Oggi, nel pieno della grave crisi internazionale del Covid 19 – si domanda l’esponente azzurra – cosa c’è di più saggio che indirizzare gli investimenti pubblici – anche considerando la pioggia di miliardi che attendiamo dall’Europa – verso quella che sarebbe la più grande infrastruttura della storia del nostro Paese?”

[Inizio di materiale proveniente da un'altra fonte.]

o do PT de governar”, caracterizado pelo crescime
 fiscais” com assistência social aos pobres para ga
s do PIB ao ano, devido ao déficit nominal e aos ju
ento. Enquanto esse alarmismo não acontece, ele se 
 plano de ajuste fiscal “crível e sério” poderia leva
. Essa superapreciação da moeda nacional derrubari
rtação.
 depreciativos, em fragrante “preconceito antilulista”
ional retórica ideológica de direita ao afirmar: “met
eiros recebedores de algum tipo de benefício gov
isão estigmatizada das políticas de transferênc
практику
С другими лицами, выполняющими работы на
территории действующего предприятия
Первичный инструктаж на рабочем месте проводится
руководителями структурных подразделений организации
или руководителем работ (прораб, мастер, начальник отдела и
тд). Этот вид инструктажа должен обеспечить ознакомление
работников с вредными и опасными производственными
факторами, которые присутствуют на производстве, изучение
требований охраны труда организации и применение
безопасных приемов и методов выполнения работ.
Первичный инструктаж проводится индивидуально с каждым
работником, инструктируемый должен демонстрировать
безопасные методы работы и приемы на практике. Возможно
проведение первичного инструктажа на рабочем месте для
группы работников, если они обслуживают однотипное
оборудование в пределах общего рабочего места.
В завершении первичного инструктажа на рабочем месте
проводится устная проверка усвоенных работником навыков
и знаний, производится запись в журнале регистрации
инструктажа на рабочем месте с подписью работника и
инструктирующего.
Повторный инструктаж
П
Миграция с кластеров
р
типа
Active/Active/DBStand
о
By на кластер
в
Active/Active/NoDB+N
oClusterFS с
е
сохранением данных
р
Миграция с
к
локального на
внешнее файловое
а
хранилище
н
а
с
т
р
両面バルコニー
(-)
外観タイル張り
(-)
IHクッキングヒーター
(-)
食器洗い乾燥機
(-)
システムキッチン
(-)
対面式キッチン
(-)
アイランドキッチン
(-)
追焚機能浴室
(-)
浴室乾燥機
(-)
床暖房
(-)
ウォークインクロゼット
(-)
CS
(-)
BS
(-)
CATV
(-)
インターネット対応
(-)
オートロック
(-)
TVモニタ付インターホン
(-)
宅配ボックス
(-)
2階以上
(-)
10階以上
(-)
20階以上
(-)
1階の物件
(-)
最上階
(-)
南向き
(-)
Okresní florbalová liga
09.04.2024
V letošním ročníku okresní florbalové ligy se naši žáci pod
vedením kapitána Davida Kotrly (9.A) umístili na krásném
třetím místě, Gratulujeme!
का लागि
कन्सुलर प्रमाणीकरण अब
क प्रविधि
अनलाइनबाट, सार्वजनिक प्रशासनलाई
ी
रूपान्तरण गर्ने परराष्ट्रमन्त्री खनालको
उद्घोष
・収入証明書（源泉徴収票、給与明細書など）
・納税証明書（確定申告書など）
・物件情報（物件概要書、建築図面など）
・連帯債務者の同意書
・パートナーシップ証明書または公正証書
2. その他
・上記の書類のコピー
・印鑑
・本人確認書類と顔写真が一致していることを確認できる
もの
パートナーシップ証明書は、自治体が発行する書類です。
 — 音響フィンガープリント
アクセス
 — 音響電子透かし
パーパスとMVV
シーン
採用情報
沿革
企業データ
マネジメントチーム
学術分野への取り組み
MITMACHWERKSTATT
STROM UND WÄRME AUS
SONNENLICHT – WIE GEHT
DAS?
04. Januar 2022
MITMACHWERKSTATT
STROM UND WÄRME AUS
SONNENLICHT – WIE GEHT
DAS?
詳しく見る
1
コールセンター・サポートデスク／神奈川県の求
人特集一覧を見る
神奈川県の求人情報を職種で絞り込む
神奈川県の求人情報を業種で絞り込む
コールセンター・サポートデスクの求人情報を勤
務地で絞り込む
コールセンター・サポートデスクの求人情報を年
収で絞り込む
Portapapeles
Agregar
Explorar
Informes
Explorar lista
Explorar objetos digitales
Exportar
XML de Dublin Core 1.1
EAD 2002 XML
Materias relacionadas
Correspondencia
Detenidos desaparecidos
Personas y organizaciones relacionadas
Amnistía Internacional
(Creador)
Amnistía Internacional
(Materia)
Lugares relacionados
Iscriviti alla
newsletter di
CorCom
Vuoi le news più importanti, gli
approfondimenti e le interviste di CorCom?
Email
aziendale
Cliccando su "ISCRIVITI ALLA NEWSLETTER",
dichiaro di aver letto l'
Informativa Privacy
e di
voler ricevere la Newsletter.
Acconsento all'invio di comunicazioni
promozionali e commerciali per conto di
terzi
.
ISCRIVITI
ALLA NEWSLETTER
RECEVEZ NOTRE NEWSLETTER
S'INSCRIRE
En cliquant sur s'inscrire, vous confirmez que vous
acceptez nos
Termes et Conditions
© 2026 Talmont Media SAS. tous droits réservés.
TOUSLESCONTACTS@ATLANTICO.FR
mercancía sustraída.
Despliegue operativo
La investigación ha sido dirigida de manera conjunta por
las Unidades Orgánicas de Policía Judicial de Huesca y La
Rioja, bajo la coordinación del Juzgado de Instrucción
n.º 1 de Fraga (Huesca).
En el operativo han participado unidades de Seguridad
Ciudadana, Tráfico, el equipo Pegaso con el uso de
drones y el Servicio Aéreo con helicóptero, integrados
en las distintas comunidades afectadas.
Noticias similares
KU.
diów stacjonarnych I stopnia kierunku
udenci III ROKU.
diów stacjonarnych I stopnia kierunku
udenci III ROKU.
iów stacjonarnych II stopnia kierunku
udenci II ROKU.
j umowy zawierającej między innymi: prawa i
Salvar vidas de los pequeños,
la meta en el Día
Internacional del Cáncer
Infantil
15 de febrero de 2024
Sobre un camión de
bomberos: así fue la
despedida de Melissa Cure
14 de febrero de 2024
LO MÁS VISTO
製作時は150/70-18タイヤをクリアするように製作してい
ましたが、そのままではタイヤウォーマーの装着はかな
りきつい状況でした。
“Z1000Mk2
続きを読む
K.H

“Il Ponte cambierebbe gli spostamenti e la logistica d’Italia – prosegue Grasso – ed è facile intuirlo se si pensa che dallo Stretto transitano oltre 11 milioni di passeggeri l’anno e un flusso enorme di merci. Una ricchezza che potrebbe trovare in Sicilia, grazie al Ponte, la sua naturale base infrastrutturale. L’Alta velocità ferroviaria, da poco arrivata fino a Reggio, senza Ponte non potrà mai raggiungere la Sicilia. Con il Ponte, invece, si ripristina la continuità territoriale del Paese e si liberano i siciliani dalla schiavitù degli aerei dai prezzi impossibili. La Sicilia sarebbe più facilmente accessibile, e così anche le nostre risorse agricole, le nostre bellezze storiche e naturalistiche. Lo stesso Ponte diverrebbe di per sé una grande attrazione turistica, come la Tour Eiffel o il Golden Gate”. 


“Apriamo i nostri orizzonti. Proprio oggi che tutto sembra in declino, non è eretico dire che si sono venute a creare le condizioni socio-economiche che pongono il Ponte al centro dell’Agenda politica del Paese”, conclude Bernardette Grasso.